Ali> There are scenarios with dual-homing of a customer site or 
Ali> redundant 
Ali> connection via another network, where a unidirectional 
Ali> failure of PW can 
Ali> result in a loop - it would be easier to show these 
Ali> scenarios via figures.

It would be very helpful for me to see a detailed example that shows exactly what can go wrong and why. If at some point in time you develop such material that you are willing to share, I would greatly appreciate it.

Ali> Now if you 
Ali> consider three CEs, then there can be only a single Y 
Ali> branch along the path 
Ali> between the three CEs and therefore, only the PE with Y 
Ali> branch needs to 
Ali> learn MAC address.

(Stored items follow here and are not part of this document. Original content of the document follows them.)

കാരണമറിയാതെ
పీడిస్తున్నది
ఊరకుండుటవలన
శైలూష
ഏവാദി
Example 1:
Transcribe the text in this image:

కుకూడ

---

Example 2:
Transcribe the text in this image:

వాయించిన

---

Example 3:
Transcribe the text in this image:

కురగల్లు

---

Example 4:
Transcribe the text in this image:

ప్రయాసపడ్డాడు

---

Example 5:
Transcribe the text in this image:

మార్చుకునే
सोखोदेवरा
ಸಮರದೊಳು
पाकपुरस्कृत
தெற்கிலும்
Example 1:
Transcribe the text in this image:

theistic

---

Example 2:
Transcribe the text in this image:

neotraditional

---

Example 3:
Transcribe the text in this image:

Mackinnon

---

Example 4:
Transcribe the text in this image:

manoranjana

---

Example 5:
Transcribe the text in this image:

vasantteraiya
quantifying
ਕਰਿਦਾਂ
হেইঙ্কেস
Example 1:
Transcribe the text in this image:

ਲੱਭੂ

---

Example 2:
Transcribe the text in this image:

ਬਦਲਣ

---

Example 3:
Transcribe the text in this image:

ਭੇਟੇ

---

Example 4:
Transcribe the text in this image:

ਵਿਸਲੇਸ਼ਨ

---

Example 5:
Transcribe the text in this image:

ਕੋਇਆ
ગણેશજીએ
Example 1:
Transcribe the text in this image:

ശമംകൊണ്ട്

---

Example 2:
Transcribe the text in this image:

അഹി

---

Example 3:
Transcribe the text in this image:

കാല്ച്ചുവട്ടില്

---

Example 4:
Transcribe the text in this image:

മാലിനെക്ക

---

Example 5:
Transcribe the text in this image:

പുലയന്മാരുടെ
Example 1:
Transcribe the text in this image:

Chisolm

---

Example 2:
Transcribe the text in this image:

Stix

With this optimization, the question is 
Ali> not if a PE can 
Ali> learn customer MAC addresses but whether a PE needs to 
Ali> learn customer MAC 
Ali> addresses.

With three CEs you can create an architecture in which *none* of the PEs needs to perform MAC address learning: create point-to-point links between the CEs and let one of the CEs function as the hub node.

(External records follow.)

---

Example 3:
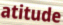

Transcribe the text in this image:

atitude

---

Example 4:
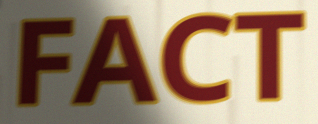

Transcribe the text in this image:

FACT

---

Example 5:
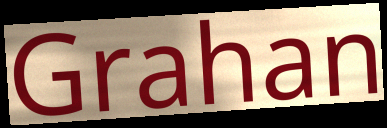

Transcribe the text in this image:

Grahan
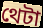
থেটা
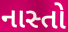
નાસ્તો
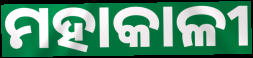
ମହାକାଳୀ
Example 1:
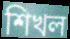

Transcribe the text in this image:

শিখল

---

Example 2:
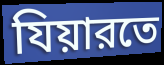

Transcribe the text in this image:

যিয়ারতে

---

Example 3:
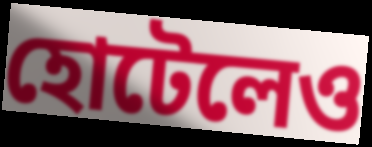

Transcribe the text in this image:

হোটেলেও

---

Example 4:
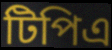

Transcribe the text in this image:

টিপিএ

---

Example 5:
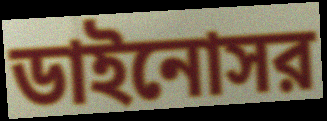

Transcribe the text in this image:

ডাইনোসর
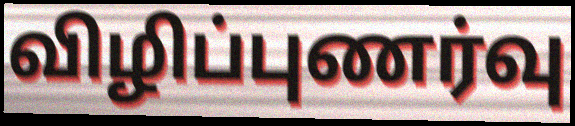
விழிப்புணர்வு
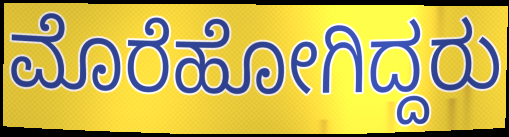
ಮೊರೆಹೋಗಿದ್ದರು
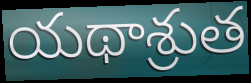
యథాశ్రుత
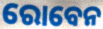
ରୋବେନ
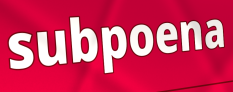
subpoena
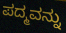
ಪದ್ಮವನ್ನು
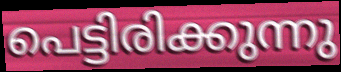
പെട്ടിരിക്കുന്നു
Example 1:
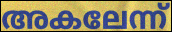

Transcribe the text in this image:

അകലേന്ന്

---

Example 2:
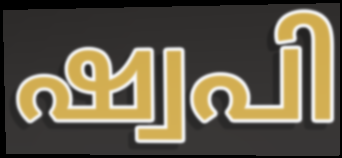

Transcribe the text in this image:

ഷ്വപി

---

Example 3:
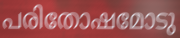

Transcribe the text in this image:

പരിതോഷമോടു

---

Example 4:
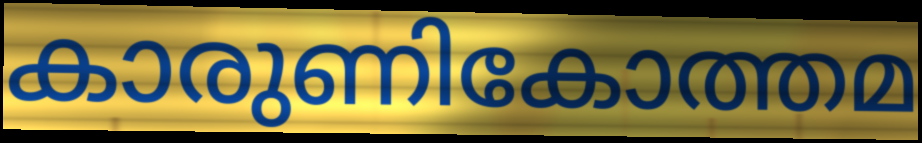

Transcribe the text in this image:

കാരുണികോത്തമ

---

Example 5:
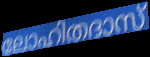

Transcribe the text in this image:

ലോഹിതദാസ്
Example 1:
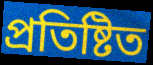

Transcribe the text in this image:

প্রতিষ্টিত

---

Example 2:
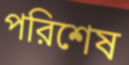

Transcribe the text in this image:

পরিশেষ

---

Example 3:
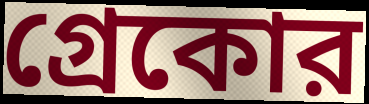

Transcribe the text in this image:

গ্রেকোর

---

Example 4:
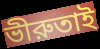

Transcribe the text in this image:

ভীরুতাই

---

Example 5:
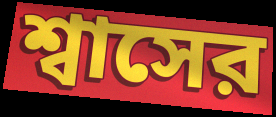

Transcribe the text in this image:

শ্বাসের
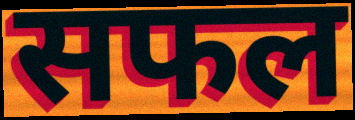
सफल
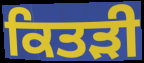
ਕਿਤੜੀ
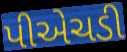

I understand your point  that you don't necessarily need to do MAC learning in every PE. However, it is not clear to me what the ultimate relevance of that is. With N CEs in a regular VPLS architecture, all N PEs need to do MAC address learning. However, as you point out, you could choose for a different architecture: create a VPLS among a subset of PEs (including the empty subset) and connect all remaining PEs to that subset via point-to-point PWs. These remaining PEs then don't need to perform MAC address learning. By doing this, you trade data plane efficiency off against the number of MAC entries that you store in the network. The question is: do you think this fine-tuning of VPLS is important? It seems to me that the benefit is small and the operational complexity significant.

Peter


P.S.

A completely different question (not just for Ali, but for anyone who reads this email): when I check my own emails in the email archive (e.g. http://www.ietf.org/mail-archive/web/l2vpn/current/msg00793.html ) I see that the lines are not trunkated. Instead, you need to use the scroll bar to scroll to the end of a sentence. This is not the case for emails from others in the same archive. I have tried to solve it and even worked with our IT department, but to no avail.

When you receive my emails, do they appear on your screen as they do in the archive (i.e. with scroll bar)? Any idea what to do about it?